Oh, try to use the buffer syntax. Use DTYPE[:, :]
for a 2D array, DTYPE[:]
for a 1D array, etc. It's the memoryview protocol, and it's way better. There are cases where it has more overhead, but those are typically possible to work around and it's way better in most other ways.
EDIT:
You can try (recursively) inlining the scipy
function:
import numpy as np
from scipy.signal.sigtools import _correlateND
def calcM(filtertaps, n, m, keep_indices, V):
k = keep_indices.shape[1]
M = np.zeros((n, m), dtype=np.float32)
ej = np.zeros((m,), dtype=np.float32)
slice_obj = [slice(None, None, -1)] * len(filtertaps.shape)
sliced_filtertaps_view = filtertaps[slice_obj]
ps = ej.shape[0] + sliced_filtertaps_view.shape[0] - 1
in1zpadded = np.zeros(ps, ej.dtype)
out = np.empty(ps, ej.dtype)
for rowidx in range(n):
for colidx in range(m):
in1zpadded[colidx] = 1
convolution = _correlateND(in1zpadded, sliced_filtertaps_view, out, 2)
for kidx in range(k):
M[rowidx, colidx] += convolution[keep_indices[rowidx, kidx]] * V[rowidx, kidx]
in1zpadded[colidx] = 0
return M
Note that this uses private implementation details.
This is tailored for the particular dimensions, so I don't know if it'll work on your actual data. But it removes the vast majority of overhead. You can then improve this by typing things again:
import numpy as np
cimport numpy as np
from scipy.signal.sigtools import _correlateND
DTYPE=np.float32
ctypedef np.float32_t DTYPE_t
def calcM(filtertaps, int n, int m, np.int_t[:, :] t_keep_indices, DTYPE_t[:, :] t_V):
cdef int rowidx, colidx, kidx, k
cdef DTYPE_t[:, :] t_M
cdef DTYPE_t[:] t_in1zpadded, t_convolution
k = t_keep_indices.shape[1]
t_M = M = np.zeros((n, m), dtype=np.float32)
ej = np.zeros((m,), dtype=np.float32)
slice_obj = [slice(None, None, -1)] * len(filtertaps.shape)
sliced_filtertaps_view = filtertaps[slice_obj]
ps = ej.shape[0] + sliced_filtertaps_view.shape[0] - 1
t_in1zpadded = in1zpadded = np.zeros(ps, ej.dtype)
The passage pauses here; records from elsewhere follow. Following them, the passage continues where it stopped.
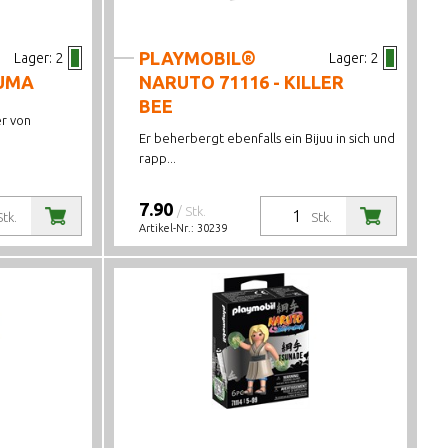
PLAYMOBIL®
Lager:
2
Lager:
2
SUMA
NARUTO 71116 - KILLER
BEE
er von
Er beherbergt ebenfalls ein Bijuu in sich und
rapp...
7.90
/ Stk.
Stk.
Stk.
Artikel-Nr.:
30239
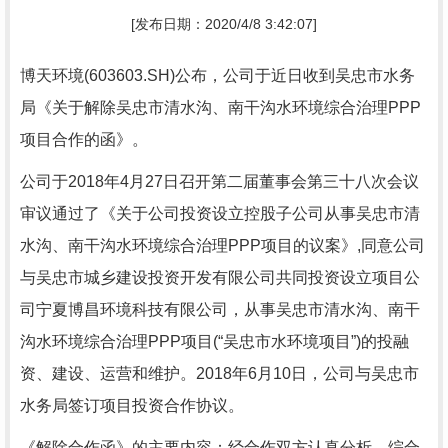
[发布日期：2020/4/8 3:42:07]
博天环境(603603.SH)公布，公司于近日收到吴忠市水务
局《关于解除吴忠市清水沟、南干沟水环境综合治理PPP
项目合作的函》。
公司于2018年4月27日召开第二届董事会第三十八次会议
审议通过了《关于公司投资设立控股子公司从事吴忠市清
水沟、南干沟水环境综合治理PPP项目的议案》,同意公司
与吴忠市城乡建设投资开发有限公司共同投资设立项目公
司宁夏博昌环境科技有限公司，从事吴忠市清水沟、南干
沟水环境综合治理PPP项目(“吴忠市水环境项目”)的投融
资、建设、运营和维护。2018年6月10日，公司与吴忠市
水务局签订项目投资合作协议。
《解除合作函》的主要内容：经合作双方认真分析，综合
out = np.empty(ps, ej.dtype)
for rowidx in range(n):
for colidx in range(m):
t_in1zpadded[colidx] = 1
t_convolution = _correlateND(in1zpadded, sliced_filtertaps_view, out, 2)
for kidx in range(k):
t_M[rowidx, colidx] += t_convolution[<int>t_keep_indices[rowidx, kidx]] * t_V[rowidx, kidx]
t_in1zpadded[colidx] = 0
return M
It's over 10x as fast, but not as high as your pie-in-the-sky estimate. Then again, that calculation was a bit bogus to begin with ;).